━━ Extract ━━
Updated 4 January 2021
This resource covers:
Many people think that once you have won your Court case, and had orders made in your favour, that the matter is over and all that is needed is for the other party to do what the Court ordered.
Unfortunately, even when ordered to do something by the Court, a party may not follow those orders voluntarily and needs to be compelled to do so.
If a losing party refuses to or cannot pay you, you can use the Court process to recover the money from the other party. These Court processes are known as enforcement and can involve:
The amount of money you are owed is called the judgment debt and may include the debt amount, filing and service fee amounts, professional costs (if you have a lawyer), and interest (if the debt is more than $1,000).
Enforcement can be a complex process as there are various methods and the interaction between the State and Federal Courts can sometimes be complicated. If the judgment debtor does not pay you after final orders are made, you may want to seek advice.
We have outlined in this self-help resource the most simple and inexpensive methods of enforcing a judgment debt. There may be other enforcement methods available to you depending on which State or Territory you are in.
There are limits on how long you have to enforce the judgment debt. Check the table below to see how many years you have to pursue the judgment debt in your State or Territory. If your limitation date has passed, you will normally need to seek permission from the applicable Court. This permission is called leave.
|State||Deadline to enforce||Legislation|
|New South Wales||Twelve (12) years||Section 134(2) of the Civil Procedure Act 2005 (NSW)|
|Victoria||Six (6) years||Rule 68.02 of the Supreme Court (General Civil Procedure) Rules 2005 (VIC)|
|Australian Capital Territory||Six (6) years||Rule 2012(1)(a) of the Court Procedures Rules 2006 (ACT)|
|Tasmania||Six (6) years||Rule 121 of the Magistrates Court (Civil Division) Rules 1998 (TAS)|
|Western Australia||Twelve (12) years||Section 12 of the Civil Judgment Enforcement Act 2004 (WA)|
|Northern Territory||Twelve (12) years||Section 15 of the Limitation Act 1981 (NT)|
|Queensland||Six (6) years||Rule 799(1) of the Uniform Civil Procedure Rules 1999 (QLD)|
|South Australia||Six (6) years||Section 38(1)(a) of the Limitation of Actions Act 1936 (SA)|
One of the difficult things about enforcing a judgment debt is that the different methods are sometimes referred to by slightly different names in each of the States and Territories. The forms and processes will also be particular to that jurisdiction.
━━━
# [Aim of the exercise]
Retype the stretch of the resource on enforcing a judgment debt from "Enforcement can be" through "to seek advice.".
━━ Records shown ━━
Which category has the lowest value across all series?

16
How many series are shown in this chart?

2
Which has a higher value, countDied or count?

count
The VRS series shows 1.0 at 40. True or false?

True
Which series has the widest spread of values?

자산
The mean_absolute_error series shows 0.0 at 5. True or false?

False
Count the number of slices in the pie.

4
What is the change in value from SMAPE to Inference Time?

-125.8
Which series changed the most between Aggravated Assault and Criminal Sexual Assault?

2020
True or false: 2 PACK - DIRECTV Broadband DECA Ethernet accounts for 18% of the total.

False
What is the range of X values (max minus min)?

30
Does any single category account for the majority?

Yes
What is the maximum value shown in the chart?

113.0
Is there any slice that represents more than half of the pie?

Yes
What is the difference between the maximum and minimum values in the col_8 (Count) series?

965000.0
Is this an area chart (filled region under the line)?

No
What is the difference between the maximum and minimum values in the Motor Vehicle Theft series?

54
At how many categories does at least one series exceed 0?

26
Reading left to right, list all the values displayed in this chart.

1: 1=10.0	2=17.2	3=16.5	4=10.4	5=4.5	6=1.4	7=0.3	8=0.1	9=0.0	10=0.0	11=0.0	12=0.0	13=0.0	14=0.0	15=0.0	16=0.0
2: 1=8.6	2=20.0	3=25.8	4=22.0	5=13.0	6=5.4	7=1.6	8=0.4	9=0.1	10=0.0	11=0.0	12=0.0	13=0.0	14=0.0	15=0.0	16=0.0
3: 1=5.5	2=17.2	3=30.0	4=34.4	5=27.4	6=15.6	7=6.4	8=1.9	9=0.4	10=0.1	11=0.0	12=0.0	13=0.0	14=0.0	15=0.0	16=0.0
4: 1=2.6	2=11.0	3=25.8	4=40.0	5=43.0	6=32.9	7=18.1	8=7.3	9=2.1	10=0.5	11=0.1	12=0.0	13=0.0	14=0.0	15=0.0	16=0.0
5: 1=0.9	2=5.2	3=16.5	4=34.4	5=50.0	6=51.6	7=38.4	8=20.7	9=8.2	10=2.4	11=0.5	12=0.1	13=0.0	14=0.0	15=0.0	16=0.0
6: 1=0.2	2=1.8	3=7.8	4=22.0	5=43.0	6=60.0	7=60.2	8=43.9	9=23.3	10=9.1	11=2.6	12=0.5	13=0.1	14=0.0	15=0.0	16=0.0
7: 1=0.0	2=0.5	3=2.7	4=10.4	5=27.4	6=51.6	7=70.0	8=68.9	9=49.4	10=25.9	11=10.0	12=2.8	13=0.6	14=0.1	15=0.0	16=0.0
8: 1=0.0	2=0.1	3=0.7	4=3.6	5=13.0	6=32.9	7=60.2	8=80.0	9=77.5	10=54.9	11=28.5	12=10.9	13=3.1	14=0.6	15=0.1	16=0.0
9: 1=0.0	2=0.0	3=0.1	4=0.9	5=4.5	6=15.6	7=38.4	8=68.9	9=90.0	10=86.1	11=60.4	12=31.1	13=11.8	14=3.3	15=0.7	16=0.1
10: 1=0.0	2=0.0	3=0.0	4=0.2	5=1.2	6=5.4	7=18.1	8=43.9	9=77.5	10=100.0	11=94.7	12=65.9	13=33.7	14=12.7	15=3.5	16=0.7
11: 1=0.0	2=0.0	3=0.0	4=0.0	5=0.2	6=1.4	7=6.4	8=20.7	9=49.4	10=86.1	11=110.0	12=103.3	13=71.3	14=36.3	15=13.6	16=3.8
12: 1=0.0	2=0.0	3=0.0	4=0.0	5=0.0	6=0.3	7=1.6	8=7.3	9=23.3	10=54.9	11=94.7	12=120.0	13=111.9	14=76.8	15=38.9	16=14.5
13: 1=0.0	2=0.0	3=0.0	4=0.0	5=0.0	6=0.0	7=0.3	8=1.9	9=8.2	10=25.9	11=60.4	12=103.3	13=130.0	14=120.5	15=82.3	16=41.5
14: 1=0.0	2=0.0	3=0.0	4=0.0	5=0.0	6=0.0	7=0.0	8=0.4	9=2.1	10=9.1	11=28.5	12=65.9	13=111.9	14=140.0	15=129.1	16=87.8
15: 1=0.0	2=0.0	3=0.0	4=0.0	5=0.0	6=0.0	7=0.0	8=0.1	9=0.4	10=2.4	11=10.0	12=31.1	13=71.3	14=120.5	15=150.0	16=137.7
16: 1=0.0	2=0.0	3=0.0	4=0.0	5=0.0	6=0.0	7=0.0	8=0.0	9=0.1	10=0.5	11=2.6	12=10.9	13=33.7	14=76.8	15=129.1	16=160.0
━━━
# [Task response]
Enforcement can be a complex process as there are various methods and the interaction between the State and Federal Courts can sometimes be complicated. If the judgment debtor does not pay you after final orders are made, you may want to seek advice.